Les moyens sont repris par visa des conclusions conformément à l’article 455 du code de procédure civile :
* Vu les conclusions de la société COMPAGNIE FRANCAISE DU CONTENEUR SAS, représentée par son directeur général la société GARUDA, la société TKT SAS la société GARUDA SAS la société RKAMK73 SAS du 30 mars 2026.
* Vu les conclusions de Monsieur [O] [S] la société FUTURE SARL la SCI [S] du 31 mars 2026.

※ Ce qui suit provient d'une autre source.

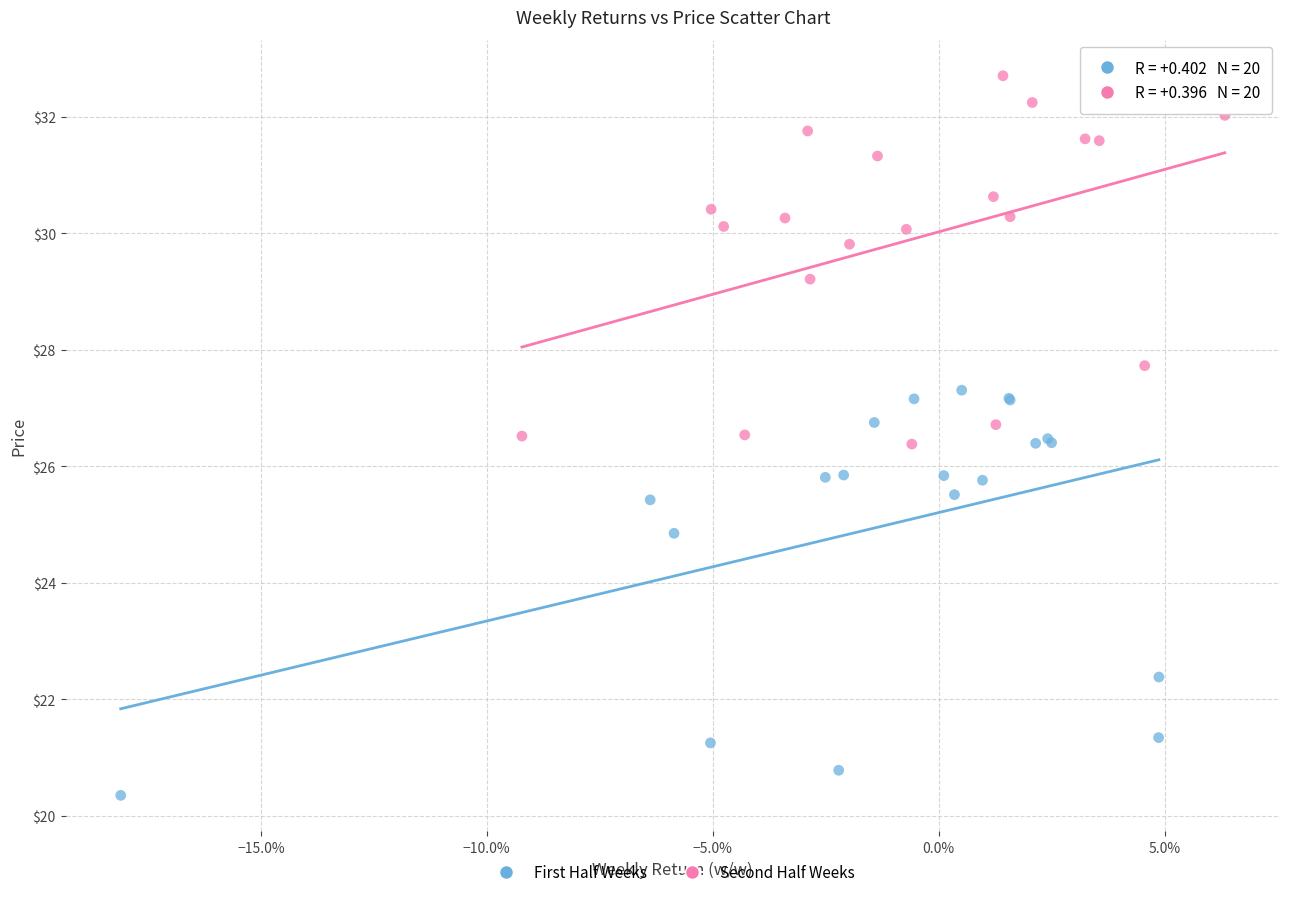

Which series reaches the minimum Y coordinate?

First Half Weeks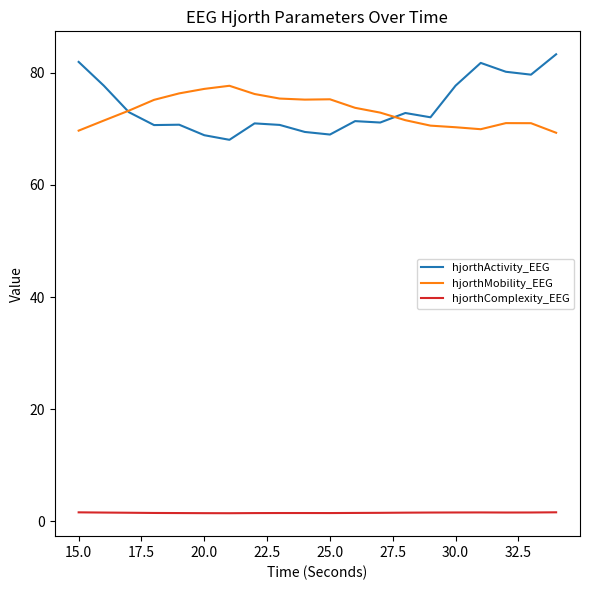

What is the highest value of the hjorthActivity_EEG series?

83.3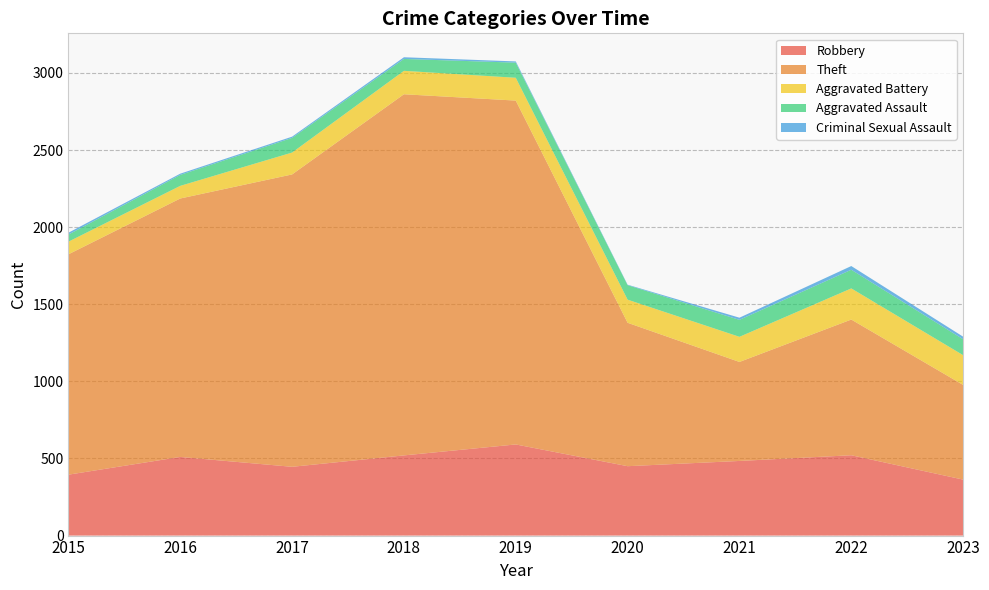

Reading right to left, what are all the values shown in this chart?

Robbery: 2023=363	2022=521	2021=484	2020=450	2019=591	2018=520	2017=446	2016=510	2015=395
Theft: 2023=614	2022=880	2021=642	2020=930	2019=2230	2018=2342	2017=1896	2016=1676	2015=1429
Aggravated Battery: 2023=193	2022=202	2021=163	2020=150	2019=148	2018=152	2017=142	2016=82	2015=82
Aggravated Assault: 2023=103	2022=121	2021=110	2020=94	2019=98	2018=77	2017=95	2016=71	2015=46
Criminal Sexual Assault: 2023=17	2022=24	2021=14	2020=3	2019=8	2018=11	2017=8	2016=8	2015=12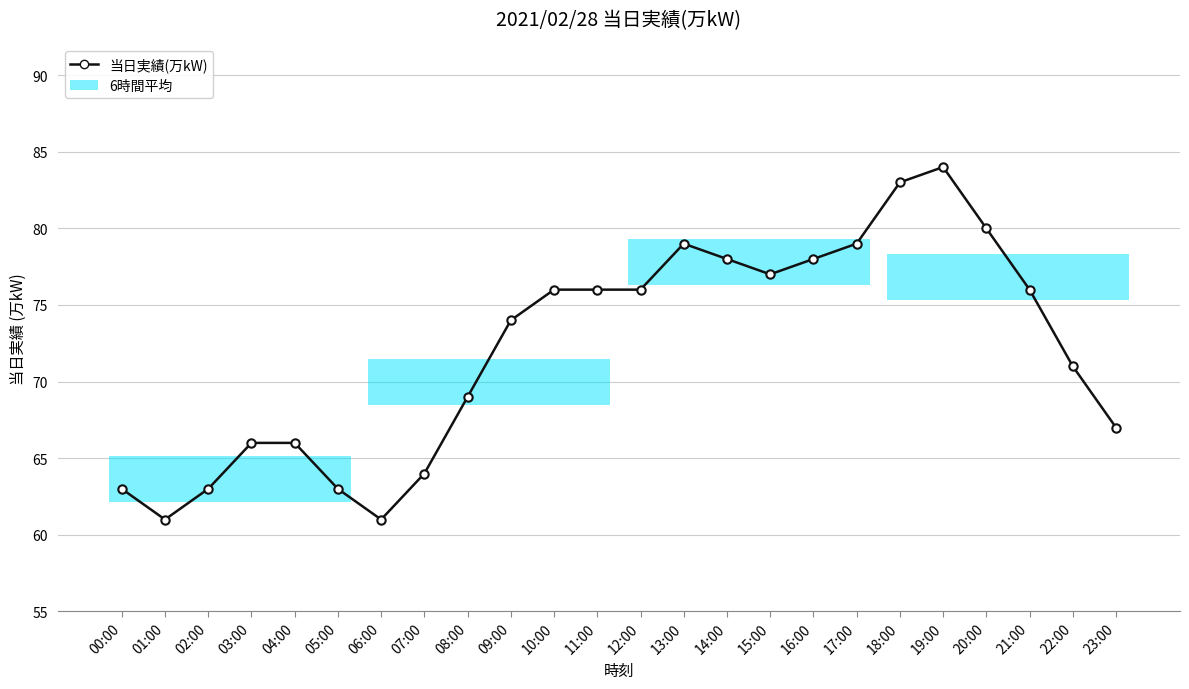

What is the label of the 2nd point from the left?

01:00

II – MOTIFS DE L’ORDONNANCE
Postérieurement à la présente instance, en date du 23 mars 2026, les sociétés GARUDA et TKT ont assigné en référé d’heure à heure la société FUTURE, la société CFE, la société ANASTA AURA en qualité d’administrateur judiciaire de la société CFC, la SELARL JEROME [B] en sa qualité de mandataire judiciaire de la société CFC.
Par ordonnance du 19 mars 2026 le juge des référés les a autorisé à assigner d’heure à heure et cette affaire a été enrôlée sous le numéro 2026R00499 et fixé à plaider au 1er avril 2026 à la même date que la présente affaire.
En raison des mêmes parties et des mêmes faits, les deux affaires ont été appelées en même temps à la barre conformément aux demandes des parties.
Les demandeurs ont souhaité la jonction des deux affaires (2026R00190 et 2026R00499), mais la société FUTURE et Monsieur [O] [S] s’y sont opposés.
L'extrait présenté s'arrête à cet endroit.